● Task statement: Apart from the pictures, the listing is to be returned exactly.

● Dataset content:
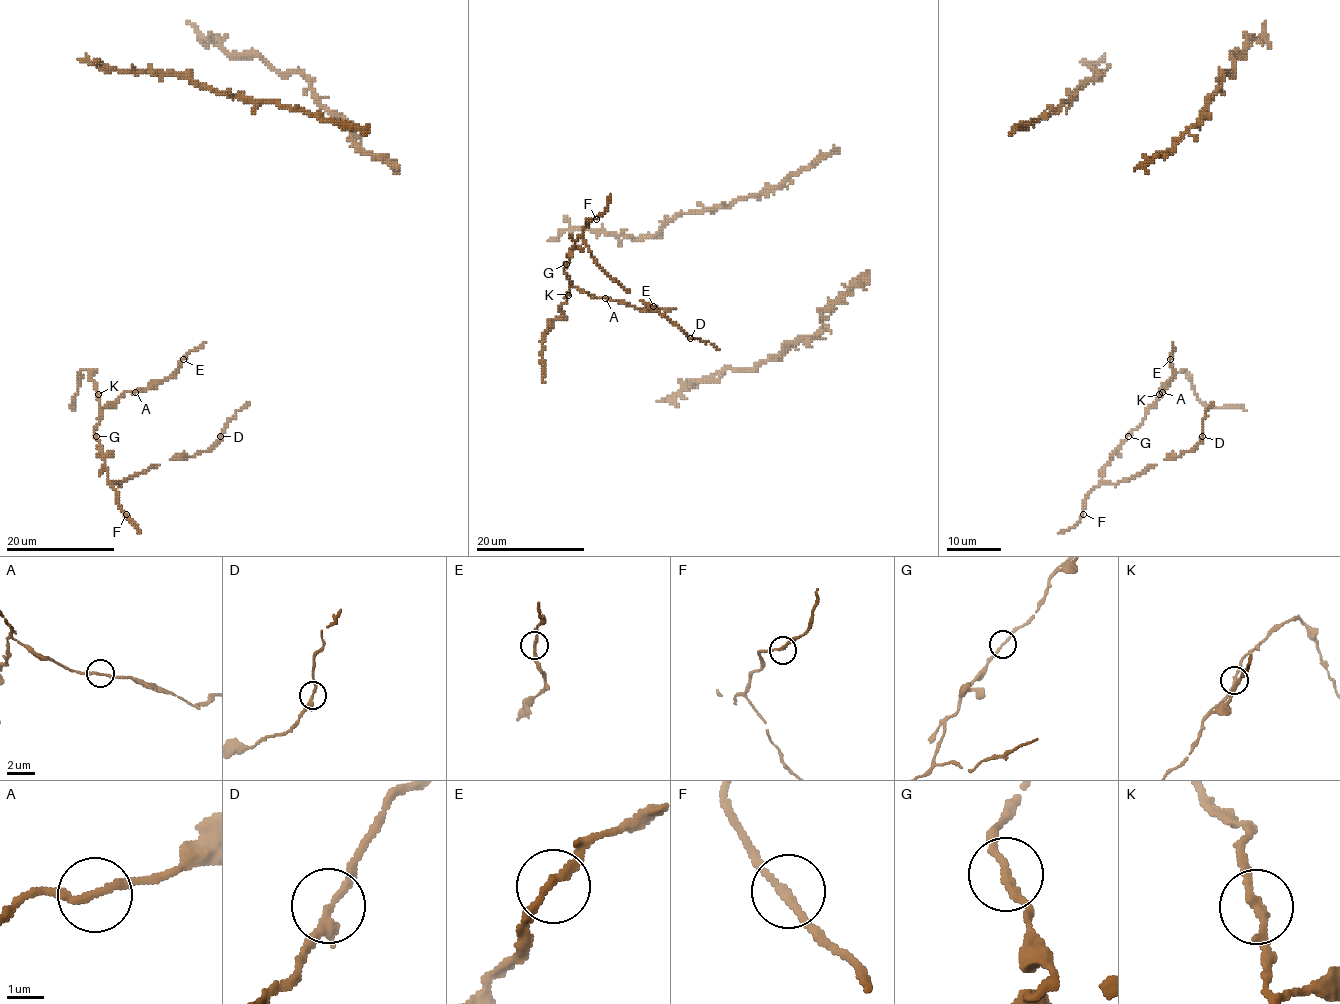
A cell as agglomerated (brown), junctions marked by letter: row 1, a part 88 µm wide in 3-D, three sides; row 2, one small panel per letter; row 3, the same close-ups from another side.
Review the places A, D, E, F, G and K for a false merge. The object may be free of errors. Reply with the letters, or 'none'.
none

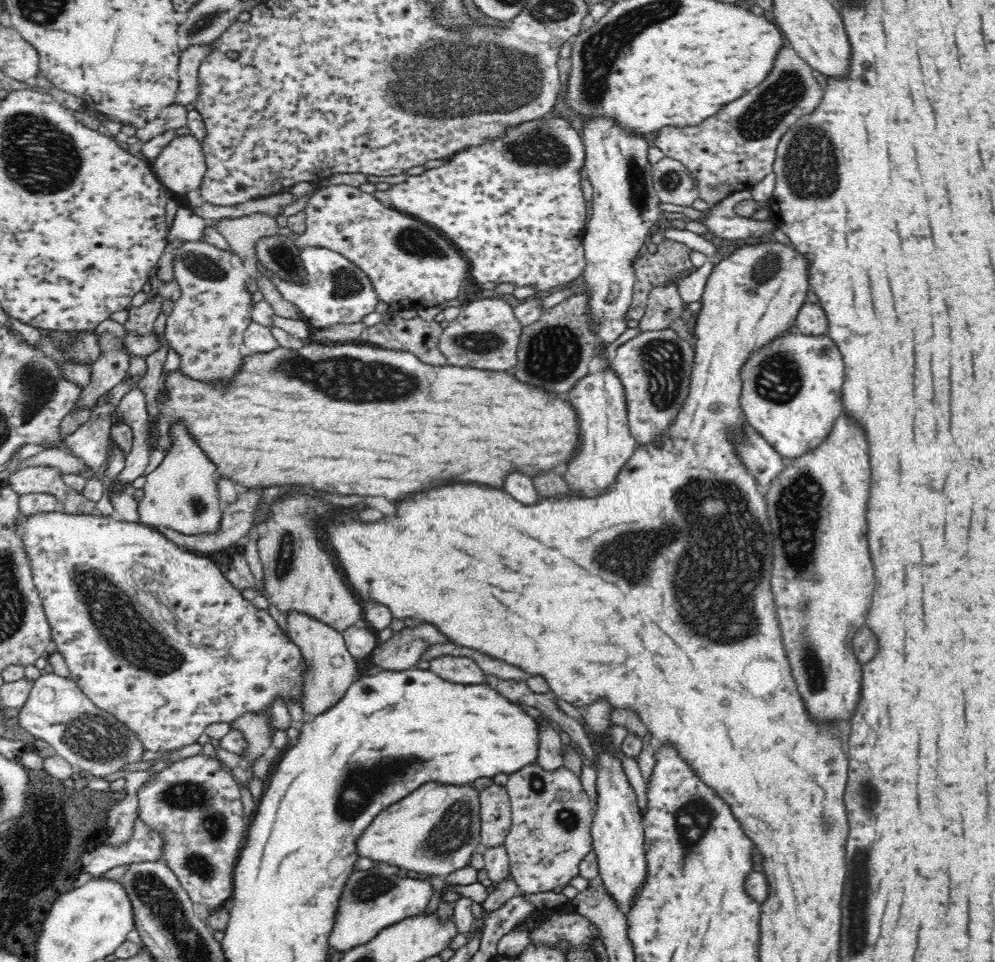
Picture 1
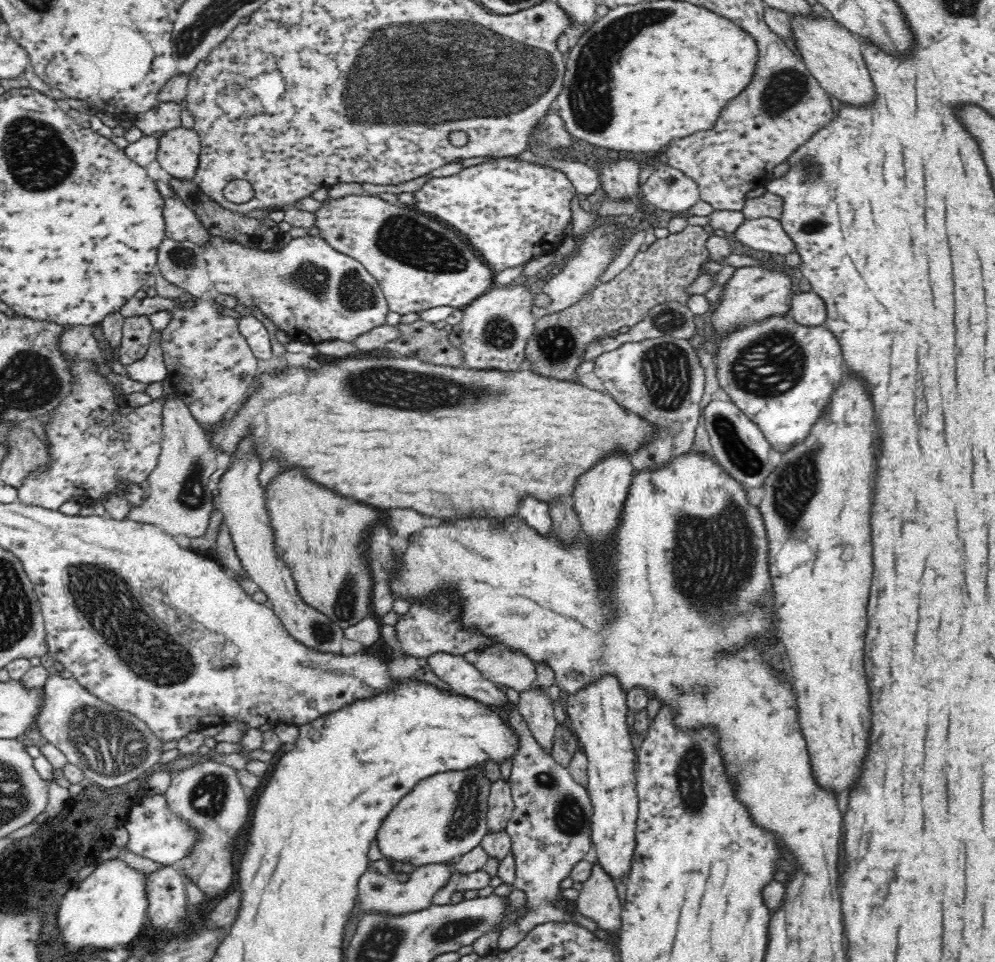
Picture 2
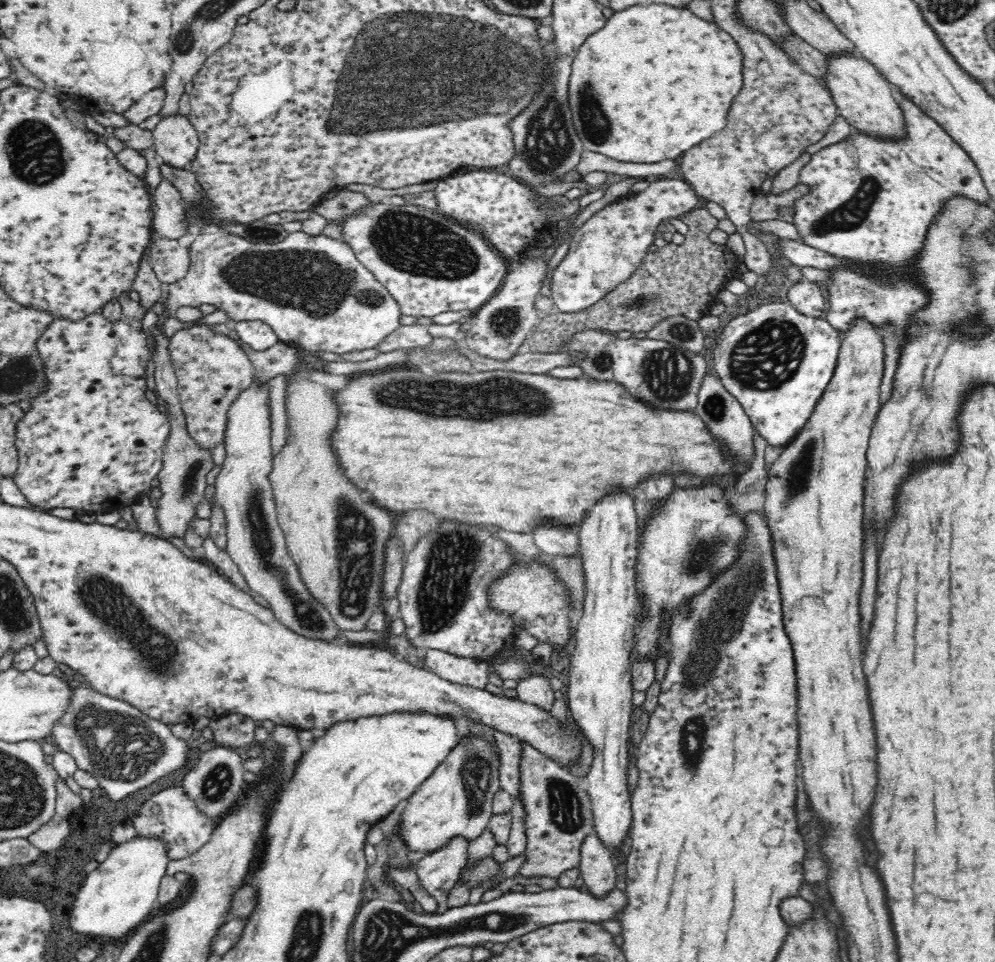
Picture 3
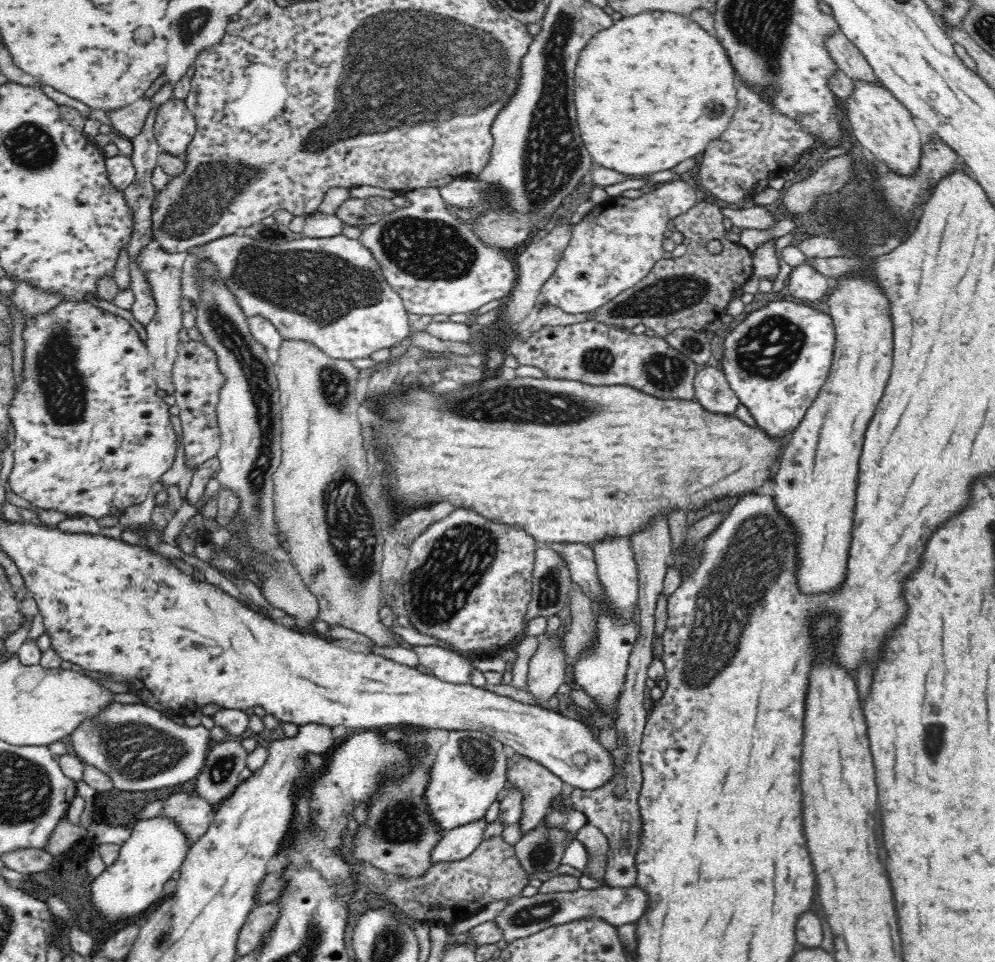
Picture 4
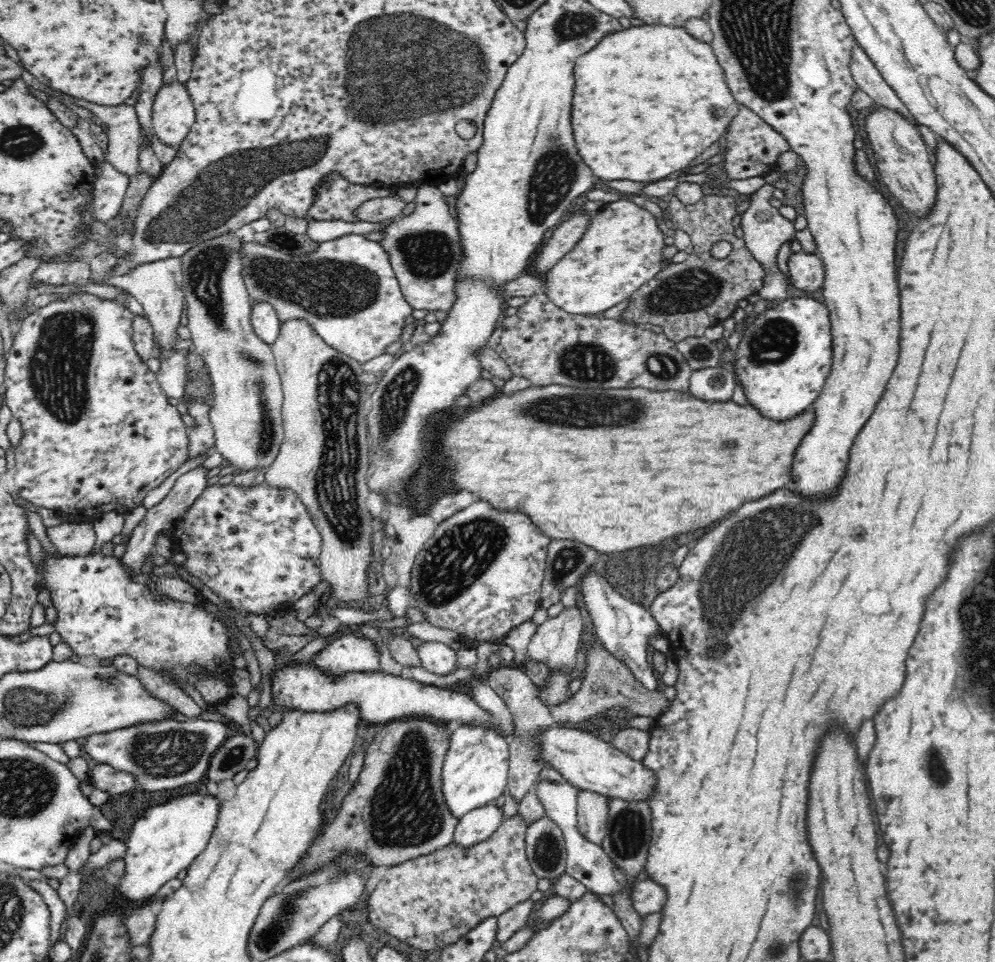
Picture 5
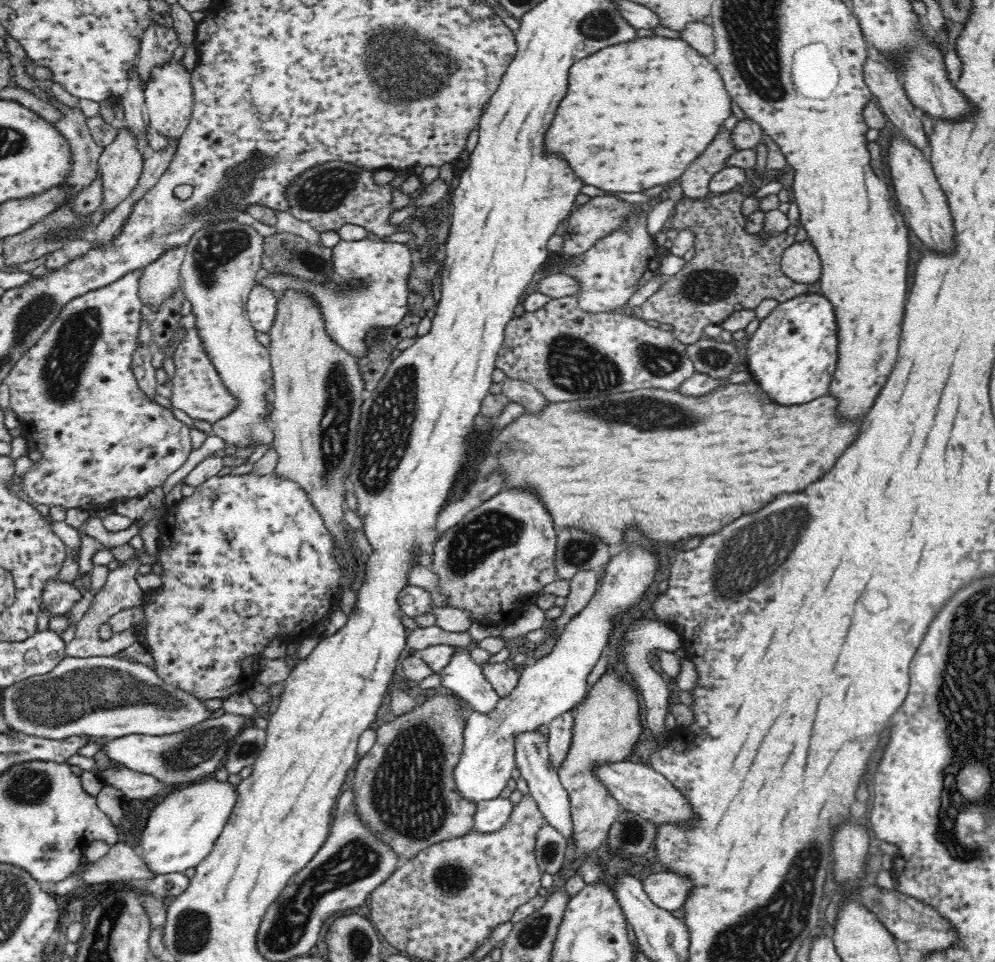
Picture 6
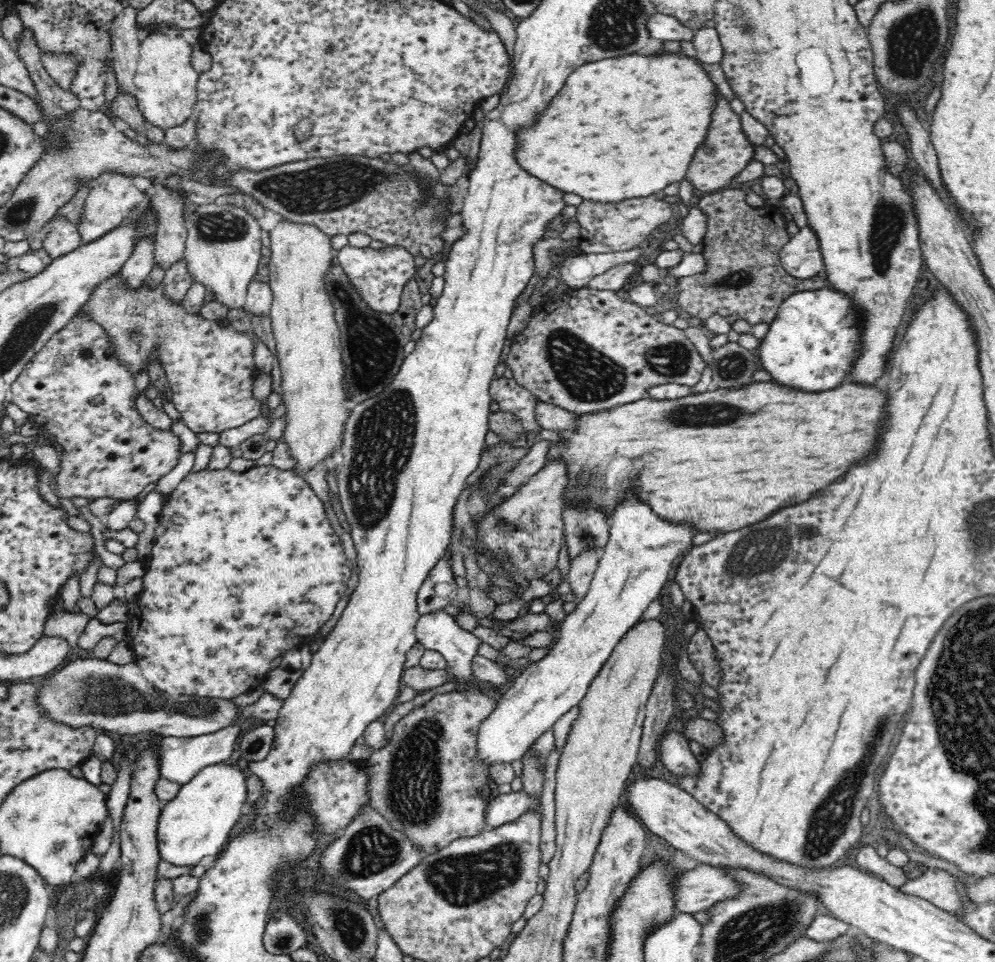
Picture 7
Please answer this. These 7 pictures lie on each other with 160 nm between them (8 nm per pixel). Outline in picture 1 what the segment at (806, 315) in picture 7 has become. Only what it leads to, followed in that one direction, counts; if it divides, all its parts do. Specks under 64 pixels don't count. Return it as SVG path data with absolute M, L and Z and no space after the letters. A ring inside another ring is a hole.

● Task answer:
A cell as agglomerated (brown), junctions marked by letter: row 1, a part 88 µm wide in 3-D, three sides; row 2, one small panel per letter; row 3, the same close-ups from another side.
Review the places A, D, E, F, G and K for a false merge. The object may be free of errors. Reply with the letters, or 'none'.
none

Picture 1
Picture 2
Picture 3
Picture 4
Picture 5
Picture 6
Picture 7
Please answer this. These 7 pictures lie on each other with 160 nm between them (8 nm per pixel). Outline in picture 1 what the segment at (806, 315) in picture 7 has become. Only what it leads to, followed in that one direction, counts; if it divides, all its parts do. Specks under 64 pixels don't count. Return it as SVG path data with absolute M, L and Z and no space after the letters. A ring inside another ring is a hole.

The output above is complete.